When to choose which Docker network mode

Here’s a quick idea of when to use what:

  • Bridge Network: Great default. Perfect for apps that just need to run and expose ports with isolation. Works well with Docker Compose and lets you connect services easily using their names.
  • Host Network: Use it when performance or native networking is critical. Ideal for edge services, proxies, or tightly coupled host-level apps.
  • None: There's a network_mode: none too—this disables networking entirely. Use it for highly isolated jobs like offline batch processing or building artifacts.

Wrapping Up

The host network mode in Docker is best suited for services that require direct interaction with the local network.

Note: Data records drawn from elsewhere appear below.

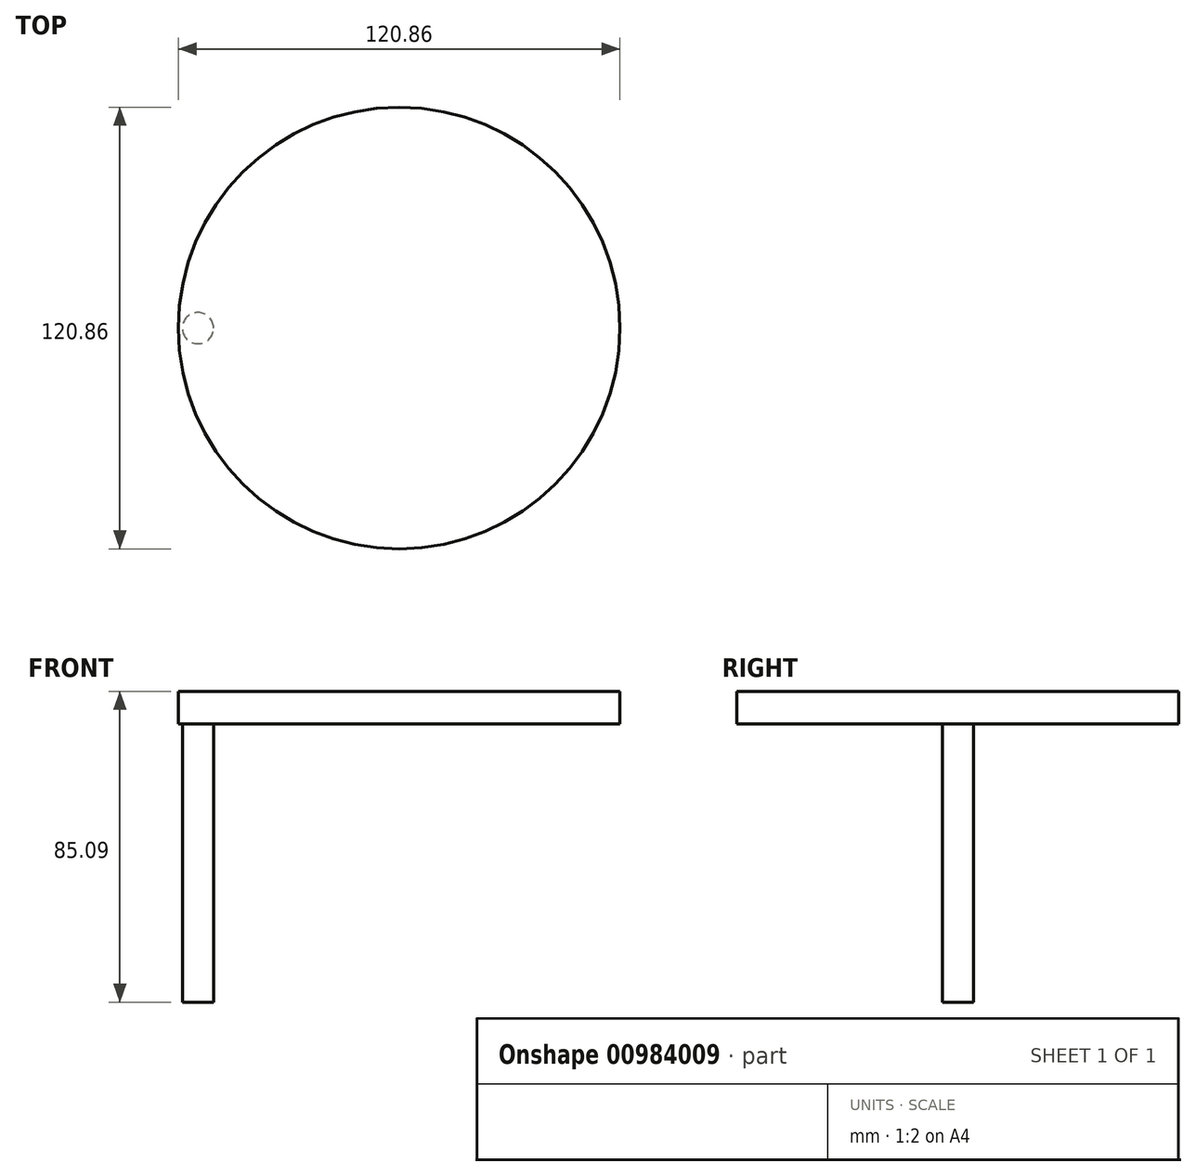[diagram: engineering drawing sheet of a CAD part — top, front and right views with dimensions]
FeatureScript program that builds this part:
annotation { "Feature Type Name" : "Feature", "Feature Type Description" : "" }
export const myFeature = defineFeature(function(context is Context, id is Id, definition is map)
    precondition{}
    {
        {
            var Q0;
            Q0=qCreatedBy(makeId("Top.planeOp"),FACE);
            var sketch = newSketch(context, id + "F0", { "sketchPlane" : qUnion([Q0])});
            skCircle(sketch, "E0", {"center": v(0, 0) * mm, "radius": 60.43 * mm});
            skSolve(sketch);
        }
        {
            var Q0;
            Q0=makeQuery(id+"F0.imprint","IMPRINT",FACE,{"disambiguationData":[TD([[makeQuery(id+"F0.imprint","IMPRINT",EDGE,{"derivedFrom":sQuery(id+"F0.wireOp",EDGE,"E0")}),1.0]])]});
            extrude(context, id + "F1", {"entities" : qUnion([Q0]), "depth" : 8.9 * mm, "offsetDistance" : 25.4 * mm});
        }
        {
            var Q0;
            Q0=makeQuery(id+"F1.opExtrude","CAP_FACE",FACE,{"disambiguationData":[OSD([sQuery(id+"F0.wireOp",EDGE,"E0")])],"isStart":true});
            var sketch = newSketch(context, id + "F2", { "sketchPlane" : qUnion([Q0])});
            skPoint(sketch, "E1", {"position": v(0, 0) * mm});
            skPoint(sketch, "E2", {"position": v(-55.03, 0) * mm});
            skCircle(sketch, "E3", {"center": v(-55.03, 0) * mm, "radius": 4.28 * mm});
            skSolve(sketch);
        }
        {
            var Q0;
            Q0=makeQuery(id+"F2.imprint","IMPRINT",FACE,{"disambiguationData":[TD([[makeQuery(id+"F2.imprint","IMPRINT",EDGE,{"derivedFrom":sQuery(id+"F2.wireOp",EDGE,"E3")}),1.0]])]});
            extrude(context, id + "F3", {"entities" : qUnion([Q0]), "operationType" : NewBodyOperationType.ADD, "depth" : 76.2 * mm, "offsetDistance" : 25.4 * mm});
        }
    });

Unlike Docker's default bridge network, which isolates containers with internal IP addresses, host mode allows a container to share the host's network stack, including its IP address and ports, without any abstraction.

In my own setup, I use host mode exclusively for Pi-hole, which acts as both a DNS resolver and DHCP server for the entire network.

For most other containers, such as web applications, reverse proxies, or databases, the bridge network is more appropriate. It ensures better isolation, security, and flexibility when exposing services selectively through port mappings.

In summary, host mode is a powerful but specialized tool. Use it only when your containerized service needs to behave like a native process on the host system.

Otherwise, Docker’s default networking modes will serve you better in terms of control and compartmentalization.